2 Standard Gibbs free energies are calculated for a specific set of standard conditions. It may be that the reaction proceeds normally under other circumstances.

Changing conditions The reaction between HCl and MnO2 is thermodynamically unfeasible, i.e. non-spontaneous as the value for the standard Gibbs free energy change is positive. However, this is precisely the reaction that is used to generate chlorine in the laboratory.
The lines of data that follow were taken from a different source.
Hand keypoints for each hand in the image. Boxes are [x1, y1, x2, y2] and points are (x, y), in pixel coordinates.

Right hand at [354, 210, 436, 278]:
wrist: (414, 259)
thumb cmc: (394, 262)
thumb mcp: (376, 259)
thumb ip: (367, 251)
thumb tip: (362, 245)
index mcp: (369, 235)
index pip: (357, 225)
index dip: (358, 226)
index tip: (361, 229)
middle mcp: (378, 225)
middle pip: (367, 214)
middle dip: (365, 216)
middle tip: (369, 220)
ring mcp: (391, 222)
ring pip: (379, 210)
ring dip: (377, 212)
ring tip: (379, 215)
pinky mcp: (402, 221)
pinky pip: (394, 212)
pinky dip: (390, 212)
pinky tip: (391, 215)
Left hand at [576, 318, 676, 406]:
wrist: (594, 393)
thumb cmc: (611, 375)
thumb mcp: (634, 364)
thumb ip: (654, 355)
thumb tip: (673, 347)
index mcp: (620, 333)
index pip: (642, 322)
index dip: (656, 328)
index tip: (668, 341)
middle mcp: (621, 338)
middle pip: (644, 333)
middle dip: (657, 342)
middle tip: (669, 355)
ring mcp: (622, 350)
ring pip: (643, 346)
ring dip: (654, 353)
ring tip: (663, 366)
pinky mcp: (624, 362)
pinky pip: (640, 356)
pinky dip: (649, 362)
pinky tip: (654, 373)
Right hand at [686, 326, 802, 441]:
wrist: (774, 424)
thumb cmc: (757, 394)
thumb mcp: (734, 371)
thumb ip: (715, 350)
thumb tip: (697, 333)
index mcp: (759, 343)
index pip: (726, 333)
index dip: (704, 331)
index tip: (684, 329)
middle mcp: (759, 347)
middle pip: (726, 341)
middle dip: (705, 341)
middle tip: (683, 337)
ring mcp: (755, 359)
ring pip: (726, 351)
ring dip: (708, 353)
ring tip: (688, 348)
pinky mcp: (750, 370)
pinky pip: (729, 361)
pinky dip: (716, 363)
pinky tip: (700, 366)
4HCl(aq) + MnO2(s) MnCl2(aq) + Cl2(aq) + 2H2O(l)

Thermodynamically, the reaction appears non-spontaneous as the conditions require heat and stronger concentrations than 1 mol dm-3 for the HCl. These are non-standard conditions. Under these non-standard conditions the Gibbs free energy value becomes negative and the reaction spontaneous.

3 As soon as a reaction starts, the conditions change. This may cause a spontaneous reaction to become non-spontaneous.

Changing conditions As reactions proceed the reactants are used up and their concentrations decrease. The enthalpy and entropy values that produce the Gibbs free energy value are calculated for molar quantities.


As the relative amounts of the reactants change so does the value of the Gibbs free energy.

4 When the Gibbs free energy value equals zero, the system is at equilibrium. This follows on from number 3 (above).

Equilibrium As reactions proceed the reactants are used up and their concentrations decrease. At the same time the products concentrations increase. The forward reaction gradually becomes less spontaneous and the reverse reaction less non-spontaneous. If there are still reactants remaining when ΔG becomes zero, then an equilibrium is established.

ΔG = ΔH - TΔS = 0

Use can be made of this fact to find the temperature at which such equilibria are established.